Creo que la basura tiene un sentido inexpugnable en nuestras sociedades actuales. Contiene todo el drama y todo el misterio de un sistema socioeconómico, el cual mira casi desde afuera. En un mundo donde las mercancías están marcadas por su reproducción, o incluso por su digitalización, la originalidad de algo parece darse en un proceso de singularización que sólo es posible cuando algo se convierte en basura. En una estantería, asociada a una etiqueta o un precio, las cosas son copias. En nuestros espacios sociales y domésticos son algo más particulares, teniendo cierta utilidad que va pasando a un posible apego; pero en la basura son únicas de verdad, aunque también completamente rechazables, cosas extraviadas por la vertiginosidad de la modernidad. Ver lo singular en este punto fatal es lo que requiere salirse del canon; un trabajo arduo que necesita una heteroglosia fascinante.

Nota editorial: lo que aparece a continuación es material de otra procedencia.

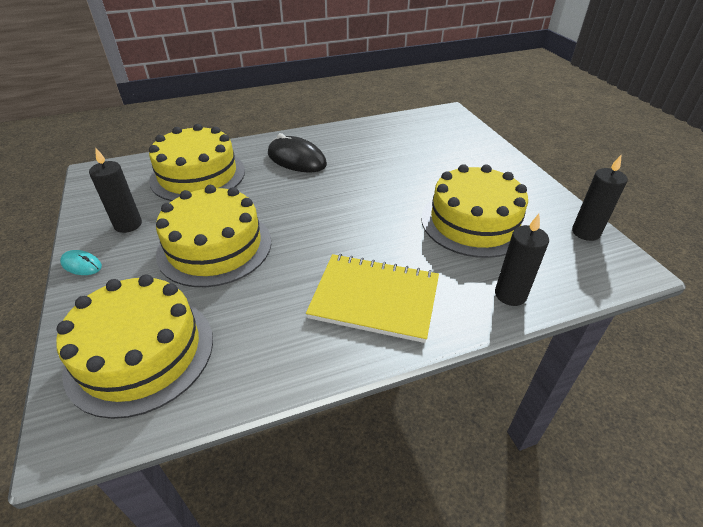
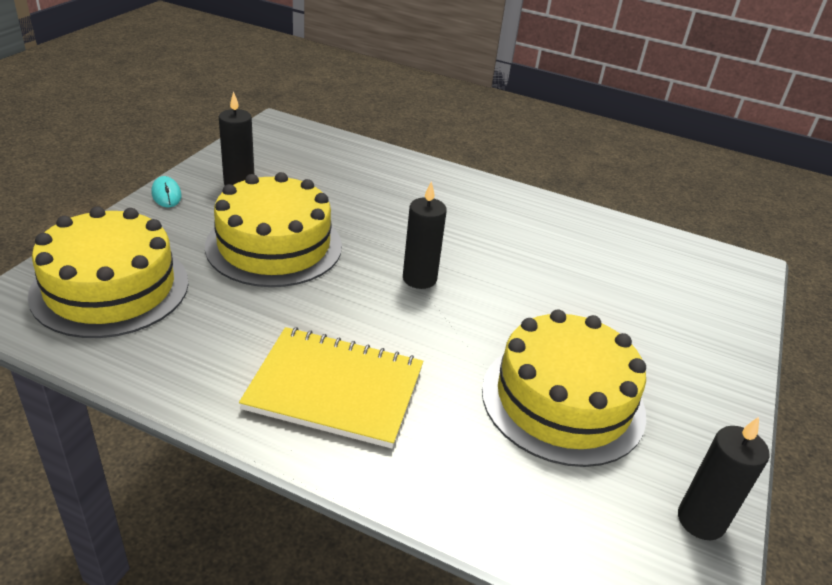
camera: 40 degrees right, 5 degrees down
yellow cake [149,124,245,201] -> none
black mouse [268,133,327,172] -> none
yellow notebook [306,254,439,343] -> yellow notebook turned 45 degrees counterclockwise [239,327,423,449]
black candle [495,214,549,306] -> black candle moved to [403,181,447,289]

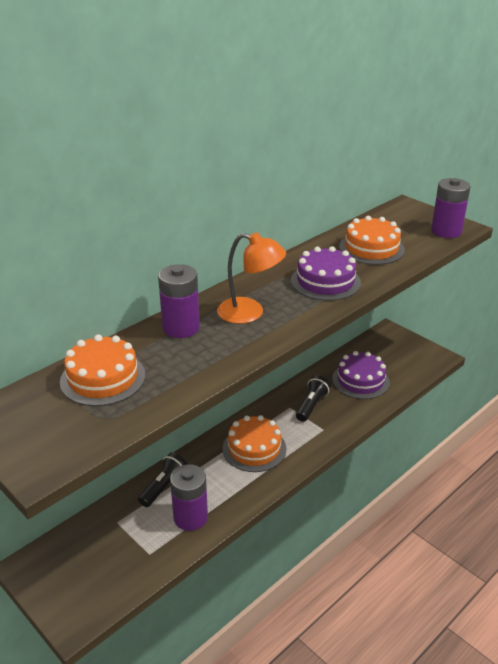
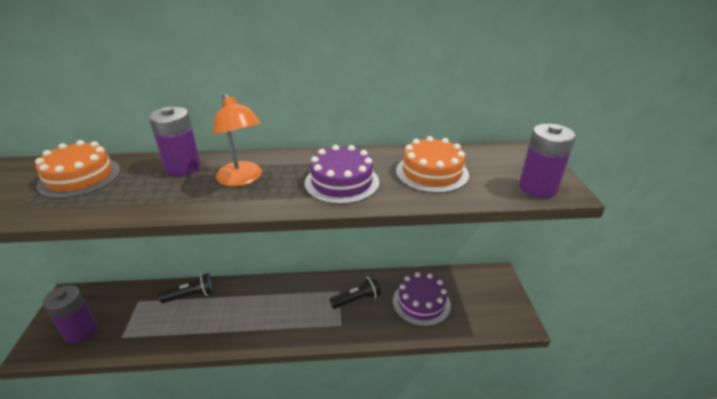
camera: 40 degrees right, 0 degrees up
purple battery [170,464,208,531] -> purple battery moved to [43,285,97,343]
orange cake [223,415,286,472] -> none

Entonces, si un museo de arte abandonado tiene tanto sentido, ¿no son también un pastiche los mismos museos con arte megavigilado y ultraconservado? ¿No han llegado también algunas obras a ser arte por el camino del dolor y el rechazo, a través de la basura? ¿Acaso no hay arte extraviado? ¿No son mentiras de los dioses todas las certificaciones de originalidad? Al museificar arte de la basura, ¿no acaba siendo también otra cosa diferente a la basura y el abandono? ¿Se puede mantener un museo de arte de la basura con su carga de basura; su significado de desecho? ¿Y no es cierto que toda obra de arte, como decía Jean Baudrillard, debe aniquilarse a sí misma como objeto familiar para alcanzar una alienación mayor que la de la mercancía capitalista, adquiriendo una capacidad seductora que es “pura”? ¿Nos ofrece Jordi una pureza por partida doble cuando presenta arte dos veces muerto (o dos veces renacido)? Estas son las preguntas difíciles que me hago desde un marco antropológico, y que intento deslizar en papeles con tinta de limón para Jordi.
El museo pretende atravesar sus paredes, jugar con sus clasificaciones y viajar. Pero, sobre todo, ¡quiere ser visitado!